- Born: April 19, 1922 Reykjavík, Iceland
- Died: July 5, 2006 (aged 84) Reykjavík, Iceland
- Occupations: Writer, poet, scholar, educator
- Awards: Order of the Falcon

Academic background
- Alma mater: University of Iceland (BA); University of Oxford (PhD);
- Doctoral advisor: Gabriel Turville-Petre

Academic work
- Discipline: Icelandic studies
- Sub-discipline: Icelandic literature; Women's studies; History of medicine;

= Guðrún P. Helgadóttir =

Icelandic writer (1922–2006)

Guðrún P. Helgadóttir (April 19, 1922 – July 5, 2006) was an Icelandic writer, poet, scholar, and educator, renowned for her pioneering work in Icelandic literature, women's studies, and the history of medicine. Guðrún had a significant career in education, notably serving as the principal of Kvennaskólinn í Reykjavík, the first secondary school for women in Iceland.

==Biography==
===Early life and education===
Guðrún P. Helgadóttir was born on April 19, 1922, in Reykjavík, Iceland, to Dr. Helgi Ingvarsson, a medical doctor, and Guðrún Lárusdóttir. She developed an interest in literature and scholarship early on. Guðrún graduated from Menntaskólinn í Reykjavík (Reykjavík Junior College) in 1941, and later completed her studies at the Icelandic College of Education in 1945. She pursued majors in Icelandic and English at the University of Iceland, earning a Bachelor of Arts degree in 1949.

Guðrún continued her education at Oxford University, where she earned a PhD in 1968. Her doctoral research, supervised by Professor Gabriel Turville-Petre, focused on The Saga of Hrafn Sveinbjarnarson, a medieval Icelandic text. This research was later published by Clarendon Press in 1987.

===Career===
Guðrún’s professional career was marked by her roles as both an educator and a scholar. She began teaching Icelandic at various schools in Iceland and became the principal of Kvennaskólinn í Reykjavík in 1961, a position she held for many years. The school, established in 1874, was the first secondary school in Iceland for women, and under Guðrún’s leadership, it became an important institution for women’s education in Iceland. Her tenure as principal was characterized by an emphasis on academic rigor, particularly in Icelandic literature and the arts.

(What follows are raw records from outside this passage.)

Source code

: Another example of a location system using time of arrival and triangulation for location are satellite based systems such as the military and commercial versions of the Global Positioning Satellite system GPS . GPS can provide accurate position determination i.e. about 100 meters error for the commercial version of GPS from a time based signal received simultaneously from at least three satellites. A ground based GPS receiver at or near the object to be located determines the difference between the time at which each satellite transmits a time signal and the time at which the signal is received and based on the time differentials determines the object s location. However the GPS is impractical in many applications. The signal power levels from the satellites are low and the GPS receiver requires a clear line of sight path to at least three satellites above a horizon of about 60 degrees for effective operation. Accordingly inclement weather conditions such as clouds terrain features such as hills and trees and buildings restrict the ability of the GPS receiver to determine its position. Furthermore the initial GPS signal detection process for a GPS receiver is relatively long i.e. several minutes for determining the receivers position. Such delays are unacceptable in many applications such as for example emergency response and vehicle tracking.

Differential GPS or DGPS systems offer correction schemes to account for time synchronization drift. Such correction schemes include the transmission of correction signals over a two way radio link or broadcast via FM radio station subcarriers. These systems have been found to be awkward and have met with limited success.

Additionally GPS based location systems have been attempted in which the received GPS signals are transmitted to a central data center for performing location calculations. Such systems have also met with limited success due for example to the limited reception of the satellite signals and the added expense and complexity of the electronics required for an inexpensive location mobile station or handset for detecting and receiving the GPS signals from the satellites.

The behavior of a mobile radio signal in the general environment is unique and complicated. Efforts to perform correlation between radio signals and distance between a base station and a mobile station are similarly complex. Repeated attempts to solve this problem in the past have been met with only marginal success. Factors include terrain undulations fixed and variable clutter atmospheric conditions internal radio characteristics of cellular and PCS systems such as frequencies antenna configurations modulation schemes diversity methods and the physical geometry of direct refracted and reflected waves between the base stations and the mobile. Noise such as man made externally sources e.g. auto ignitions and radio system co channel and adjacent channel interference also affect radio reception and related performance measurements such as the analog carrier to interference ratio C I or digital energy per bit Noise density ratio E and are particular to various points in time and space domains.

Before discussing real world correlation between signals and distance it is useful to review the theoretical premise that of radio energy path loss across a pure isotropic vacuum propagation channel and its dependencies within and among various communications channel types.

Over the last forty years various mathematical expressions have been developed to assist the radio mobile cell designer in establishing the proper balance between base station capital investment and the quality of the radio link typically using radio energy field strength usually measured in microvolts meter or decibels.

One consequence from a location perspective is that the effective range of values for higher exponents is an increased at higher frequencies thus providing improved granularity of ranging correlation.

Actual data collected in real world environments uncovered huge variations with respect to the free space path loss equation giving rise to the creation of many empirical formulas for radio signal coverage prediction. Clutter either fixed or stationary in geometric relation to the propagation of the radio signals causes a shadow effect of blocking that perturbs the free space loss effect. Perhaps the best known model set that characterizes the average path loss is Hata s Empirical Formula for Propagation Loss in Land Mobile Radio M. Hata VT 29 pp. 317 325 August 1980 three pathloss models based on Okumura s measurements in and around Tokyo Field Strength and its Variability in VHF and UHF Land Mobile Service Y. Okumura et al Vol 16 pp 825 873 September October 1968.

She was regarded as an outstanding teacher of Icelandic and literature and leader in education.

Alongside her teaching role, Guðrún was active in scholarly research. She became known for her contributions to the study of women’s literature, particularly her work on the role of female poets in Icelandic literary history. Her research examined the contributions of female poets from the 9th to the 19th century, an area that had not been widely explored in earlier Icelandic literary scholarship. One of her key works was a biography of Júlíana Jónsdóttir, one of Iceland’s early female poets, which contributed to a broader recognition of women’s roles in Icelandic literary culture.

Guðrún’s academic interests also included the history of medicine in medieval Iceland. Her doctoral research on The Saga of Hrafn Sveinbjarnarson explored the intersection of medicine and Icelandic sagas, focusing on Hrafn, a chieftain and healer. This work marked the beginning of her exploration into medieval medical practices. Later, she expanded her research in this field, writing about the history of medicine in Iceland and the broader Nordic region, including biographical studies of her medical doctor father, Dr. Helgi Ingvarsson, and her grandfather, who was a homeopath.

In 1982, Guðrún published her own poetry, which reflected themes such as Icelandic identity, the natural landscape, and the role of women in society.

===Final years, death, and legacy===
After retiring from her role as principal of Kvennaskólinn í Reykjavík, Guðrún remained engaged in cultural and academic activities. She served as president of the Women’s Alliance of Reykjavík. She also contributed to the National Hospital of Iceland (Landspítali) through her work with its memorial fund. Guðrún was a founding member of the Delta Kappa Gamma Society in Iceland in 1975, an international organization for women educators.

Guðrún died on July 5, 2006, at the age of 84.

==Honours==
Throughout her career, Guðrún was recognized for her contributions to Icelandic scholarship and culture. She was awarded the Knight’s Cross of the Order of the Falcon in 1964, the Commander’s Cross in 1971, and the Commander’s Cross with Star in 1989. These honors were presented by the president of Iceland in recognition of her work in education, literature, and cultural service.